_Dataset content:_
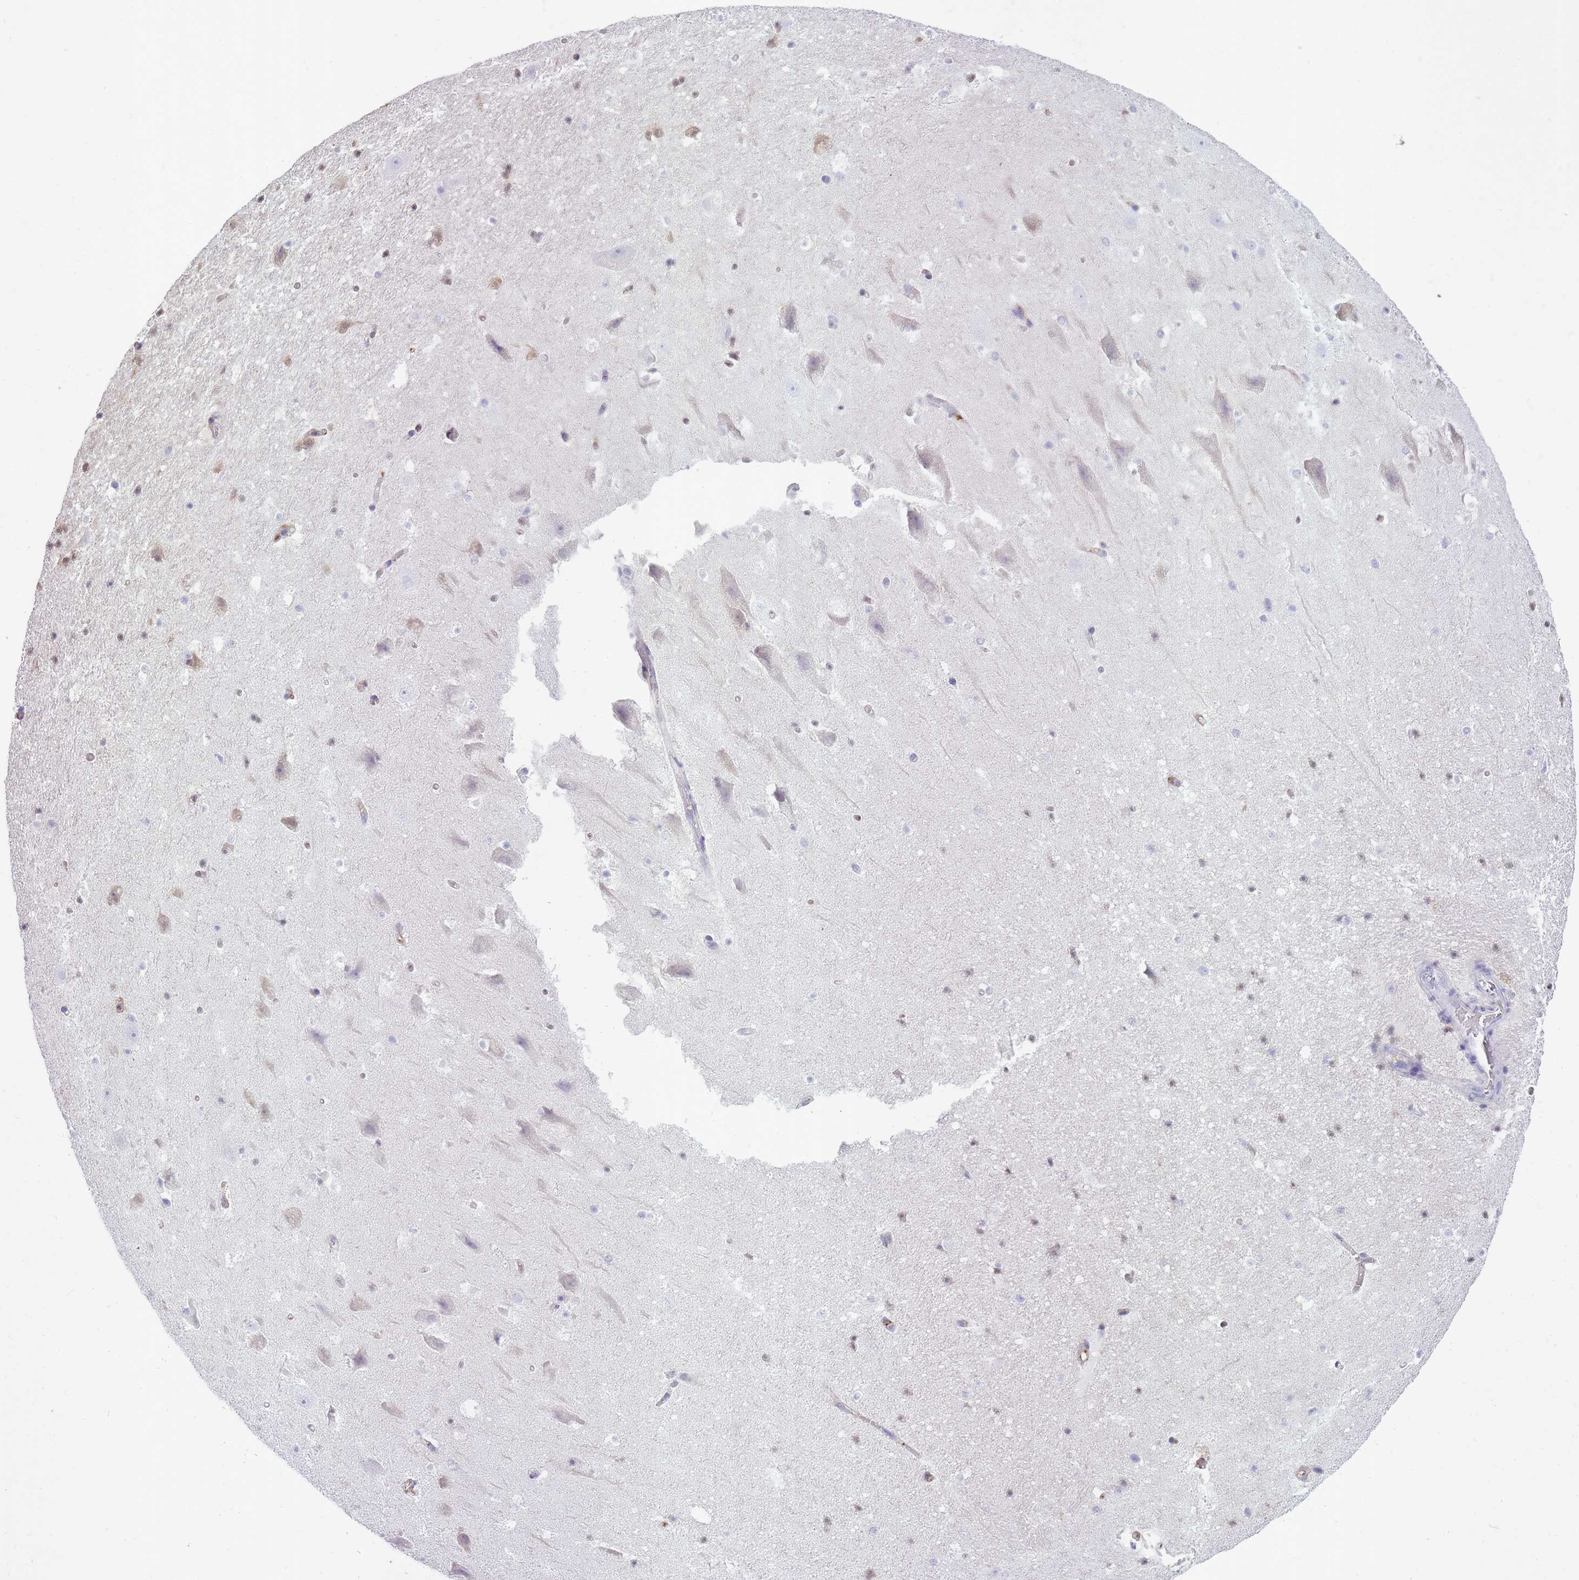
{"staining": {"intensity": "negative", "quantity": "none", "location": "none"}, "tissue": "hippocampus", "cell_type": "Glial cells", "image_type": "normal", "snomed": [{"axis": "morphology", "description": "Normal tissue, NOS"}, {"axis": "topography", "description": "Hippocampus"}], "caption": "The immunohistochemistry (IHC) histopathology image has no significant staining in glial cells of hippocampus.", "gene": "IGKV1", "patient": {"sex": "male", "age": 37}}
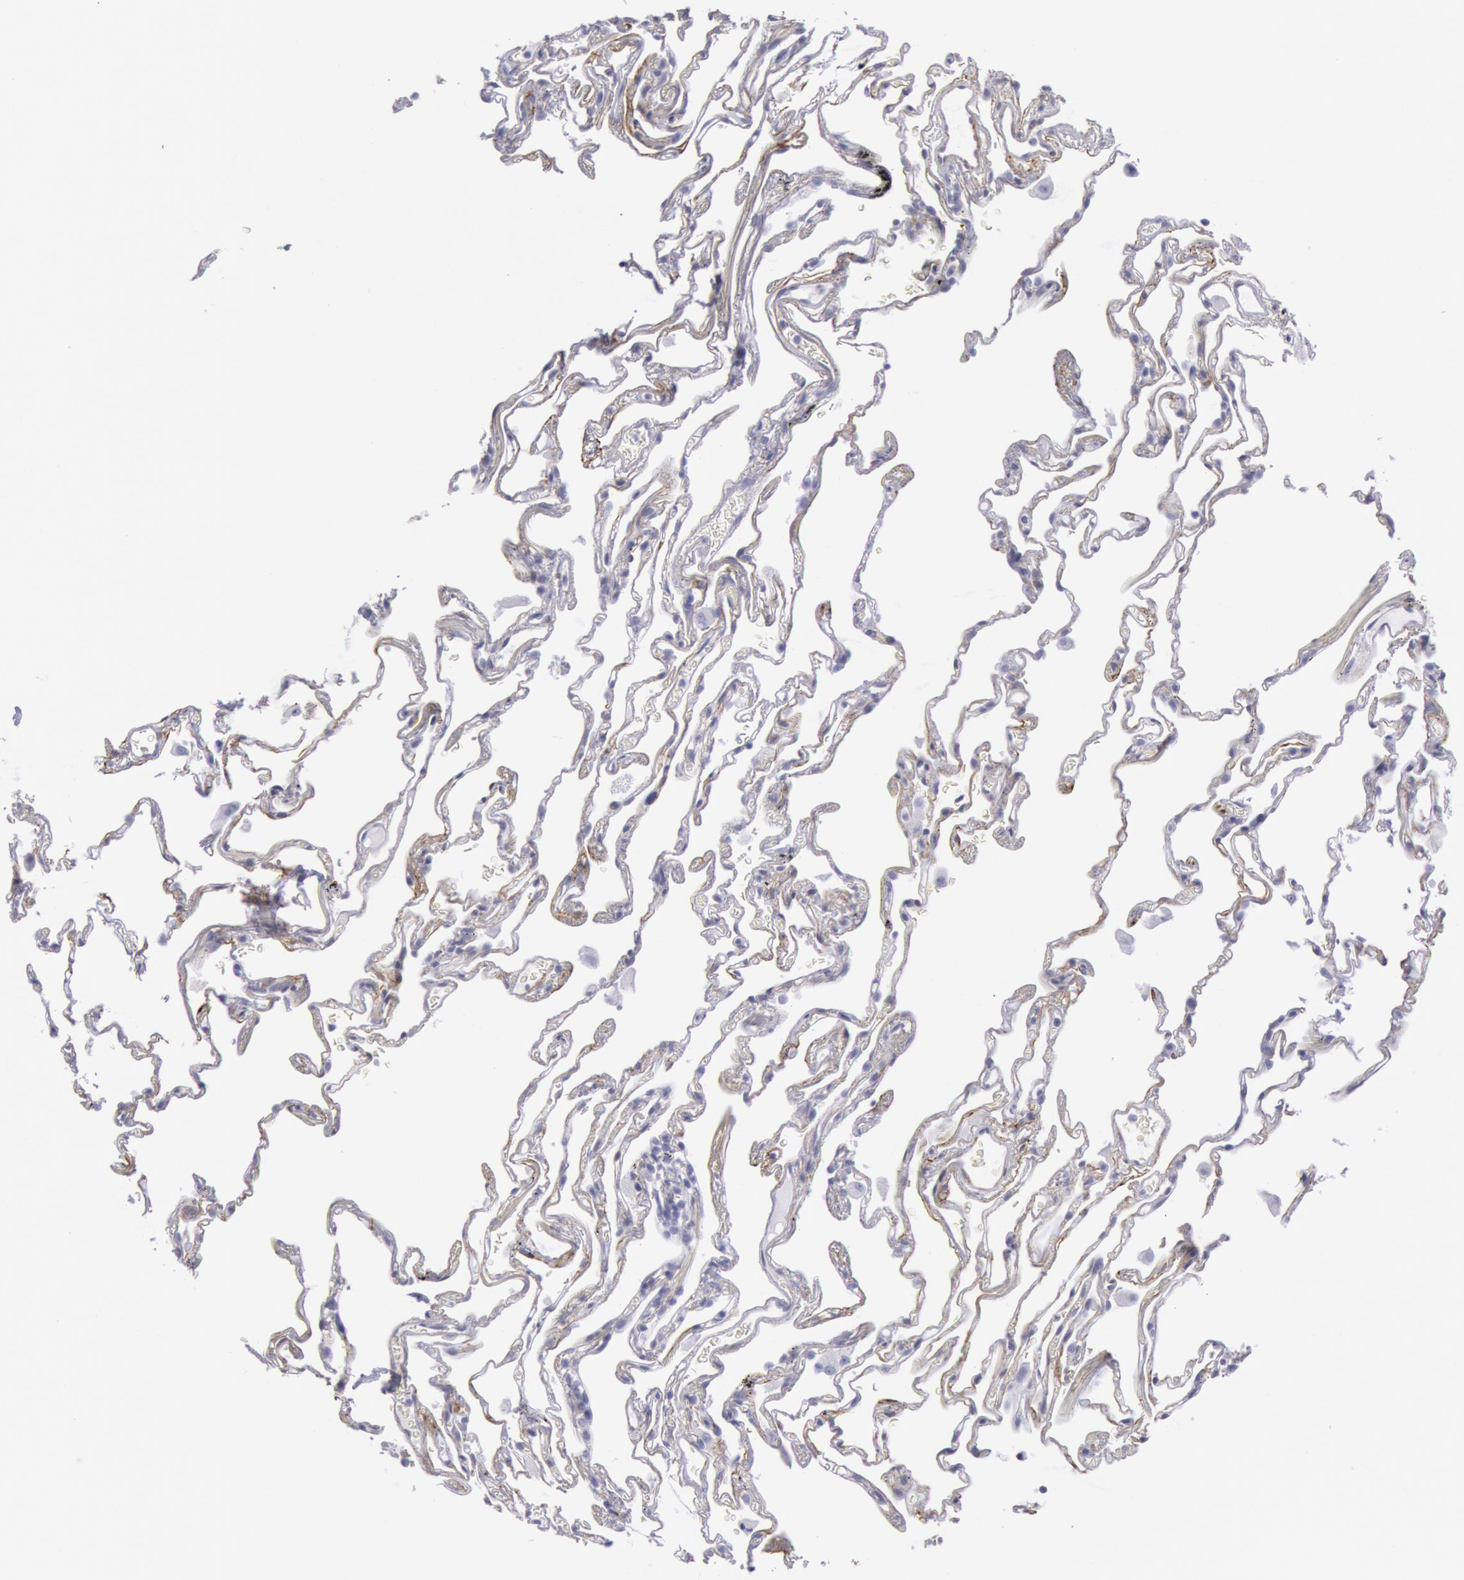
{"staining": {"intensity": "negative", "quantity": "none", "location": "none"}, "tissue": "lung", "cell_type": "Alveolar cells", "image_type": "normal", "snomed": [{"axis": "morphology", "description": "Normal tissue, NOS"}, {"axis": "morphology", "description": "Inflammation, NOS"}, {"axis": "topography", "description": "Lung"}], "caption": "Human lung stained for a protein using IHC demonstrates no staining in alveolar cells.", "gene": "CDH13", "patient": {"sex": "male", "age": 69}}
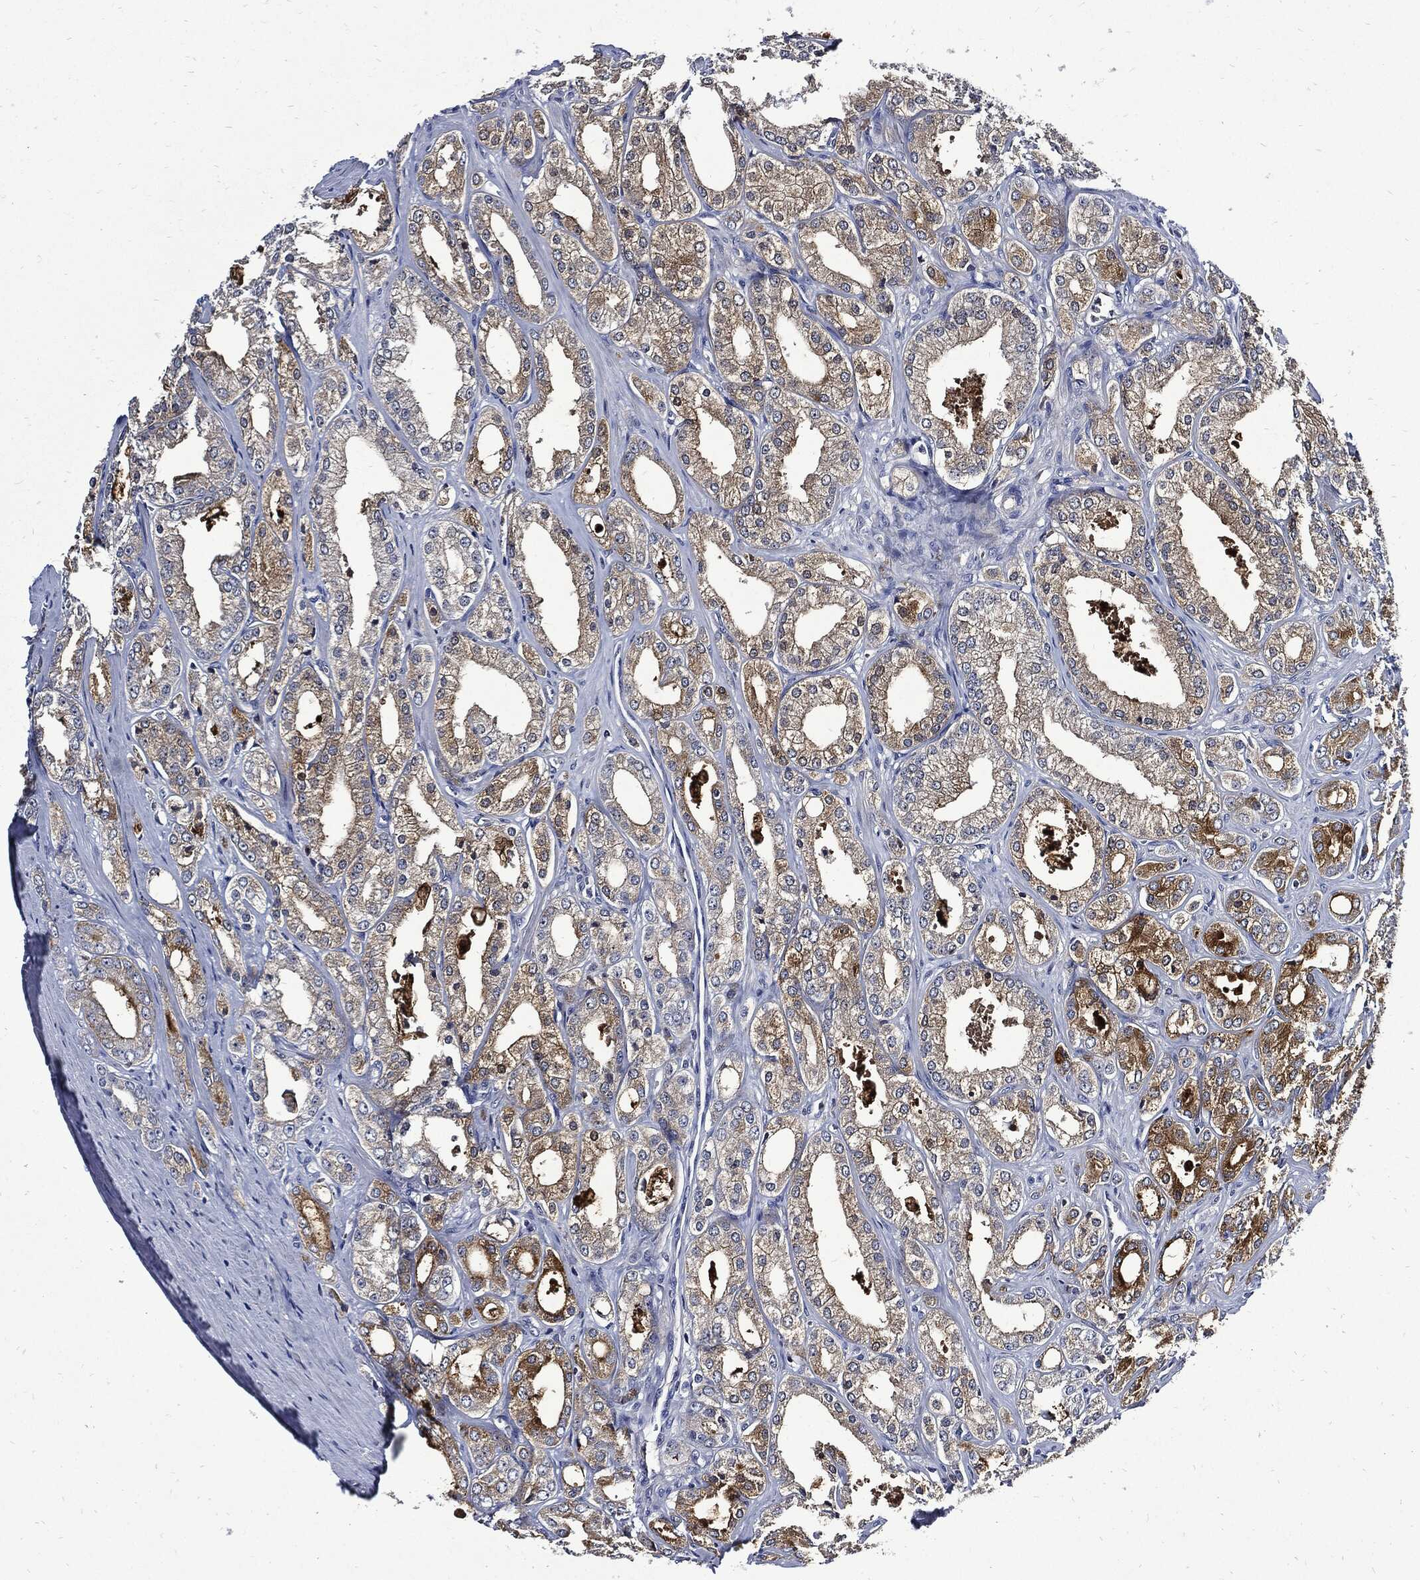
{"staining": {"intensity": "moderate", "quantity": "25%-75%", "location": "cytoplasmic/membranous"}, "tissue": "prostate cancer", "cell_type": "Tumor cells", "image_type": "cancer", "snomed": [{"axis": "morphology", "description": "Adenocarcinoma, NOS"}, {"axis": "morphology", "description": "Adenocarcinoma, High grade"}, {"axis": "topography", "description": "Prostate"}], "caption": "Immunohistochemical staining of human prostate cancer displays moderate cytoplasmic/membranous protein expression in approximately 25%-75% of tumor cells.", "gene": "CPE", "patient": {"sex": "male", "age": 70}}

_Work required:_ All the lines above need to be repeated exactly, with no pictures carried over.

_Result:_
{"staining": {"intensity": "negative", "quantity": "none", "location": "none"}, "tissue": "hippocampus", "cell_type": "Glial cells", "image_type": "normal", "snomed": [{"axis": "morphology", "description": "Normal tissue, NOS"}, {"axis": "topography", "description": "Hippocampus"}], "caption": "The immunohistochemistry (IHC) histopathology image has no significant staining in glial cells of hippocampus.", "gene": "IGKV1", "patient": {"sex": "male", "age": 37}}
{"staining": {"intensity": "negative", "quantity": "none", "location": "none"}, "tissue": "lung", "cell_type": "Alveolar cells", "image_type": "normal", "snomed": [{"axis": "morphology", "description": "Normal tissue, NOS"}, {"axis": "morphology", "description": "Inflammation, NOS"}, {"axis": "topography", "description": "Lung"}], "caption": "Human lung stained for a protein using IHC demonstrates no staining in alveolar cells.", "gene": "CDH13", "patient": {"sex": "male", "age": 69}}
{"staining": {"intensity": "moderate", "quantity": "25%-75%", "location": "cytoplasmic/membranous"}, "tissue": "prostate cancer", "cell_type": "Tumor cells", "image_type": "cancer", "snomed": [{"axis": "morphology", "description": "Adenocarcinoma, NOS"}, {"axis": "morphology", "description": "Adenocarcinoma, High grade"}, {"axis": "topography", "description": "Prostate"}], "caption": "Immunohistochemical staining of human prostate cancer displays moderate cytoplasmic/membranous protein expression in approximately 25%-75% of tumor cells.", "gene": "CPE", "patient": {"sex": "male", "age": 70}}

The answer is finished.